Merengue with grape compote and foamAnd finally, a bit more of a change. Initially I’d envision a genoise cake, fill it with a grape compote, and garnish it with a little “black grape foam”. The genoise flopped completely – I think a combination of the high humidity the last couple of days and just bad luck. Not having time to make another cake, and figuring it might come out the same, I fudged a bit, ran to the corner panadería, intent on finding a nice little pound cake or something that I could serve – after all, the features were really the grape compote and foam. They had nothing available except these meringues. Cupcake with grape compote and foamNot one of my favorite things, but, necessity and all that – I grabbed the merengues and used them. The following nights, rather than that, I played around with a classic whole egg white cake recipe that, made into cupcakes, worked for presentation, and was delicious! The cupcake was a quick and easy beaten mixture of 2½ cups + 2 tablespoons of cake flour, 1½ cups sugar, 3½ teaspoons of baking powder, 1 teaspoon salt – all sifted together, then mixed with ½ cup of melted butter, 1 cup of milk, 1 teaspoon of vanilla, and 3 eggs. Baked in muffin tins… and voila!

The grape compote was a simple mixture of equal parts by volume of seeded black grapes, sugar, and sweet wine, along with the zest of a couple of lemons and a bit of five-spice powder – all simmered together until the grapes were soft, then cooled and chilled.
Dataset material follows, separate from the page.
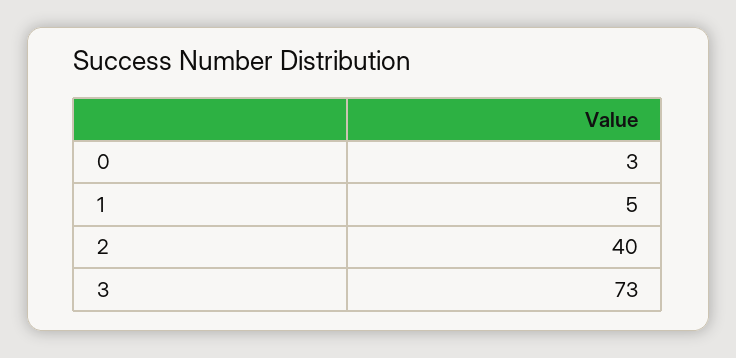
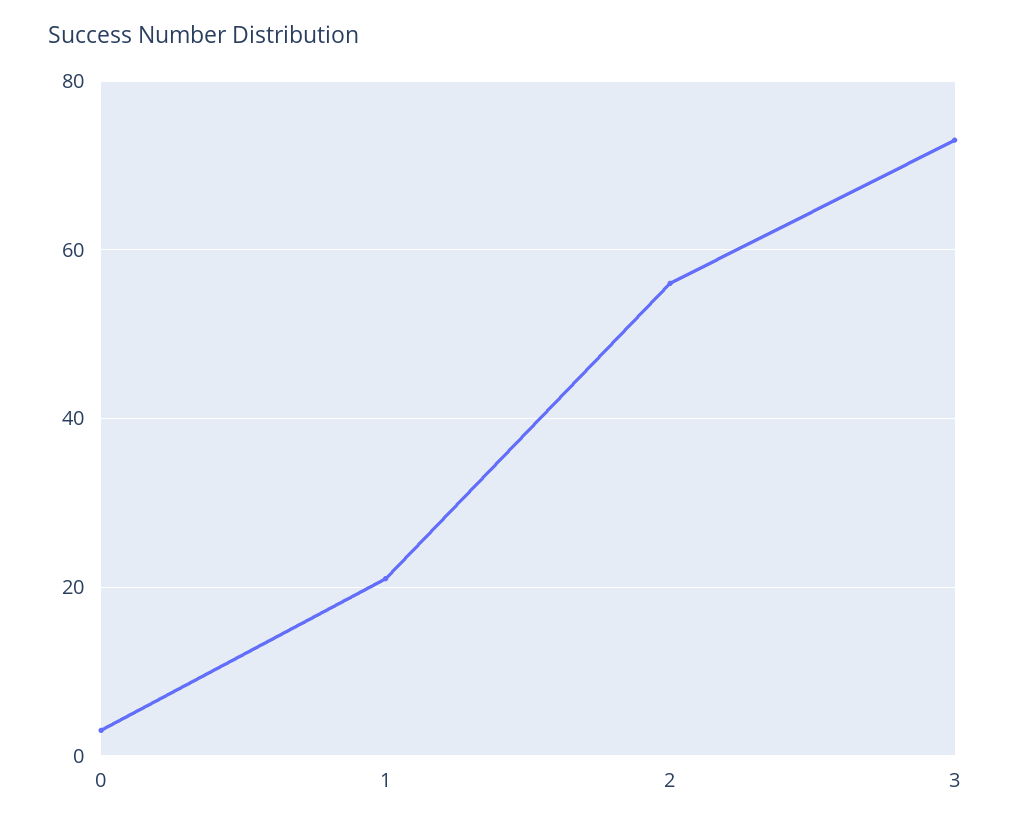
1: 5 -> 20
2: 40 -> 55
The “black grape foam” started out with a recipe from Mario Batali that involved juicing black grapes along with a bit of their pulp, sugar, water, lemon zest and mixing that with sweeteened whippped cream and sugar – all processed in an ice cream maker and frozen in dixie cups… It came out the right flavors, but I though the bits of pulp were a little odd. The following nights I used just grape juice, with no pulp or skins, no lemon zest, and no extra water, and mixed that with the sweetened whipped cream. I though the texture came out creamier and smoother, and liked the result much more.

On the wine front, the most interesting, we tried two different red wines with out wine pairings on Friday and Saturday night, and it’s a tossup which I liked better with the chicken. The first was the Bodegas Callia Magna Tannat 2005, a rich, but smooth tannined version of Tannat from the San Juan region of Argentina. Big and bold, but with lots of spice, it might almost have been a touch too much for the chicken, but everyone seemed to love it. On Saturday I decided to lighten it up a little, and tried out the NQN Picada 15 2005, a blend of Pinot Noir and Cabernet Sauvignon from Patagonia – spicy, bright, all sorts of complex flavors, and medium bodied. I personally thought it was a spectacular match, and a delicious wine all on its own.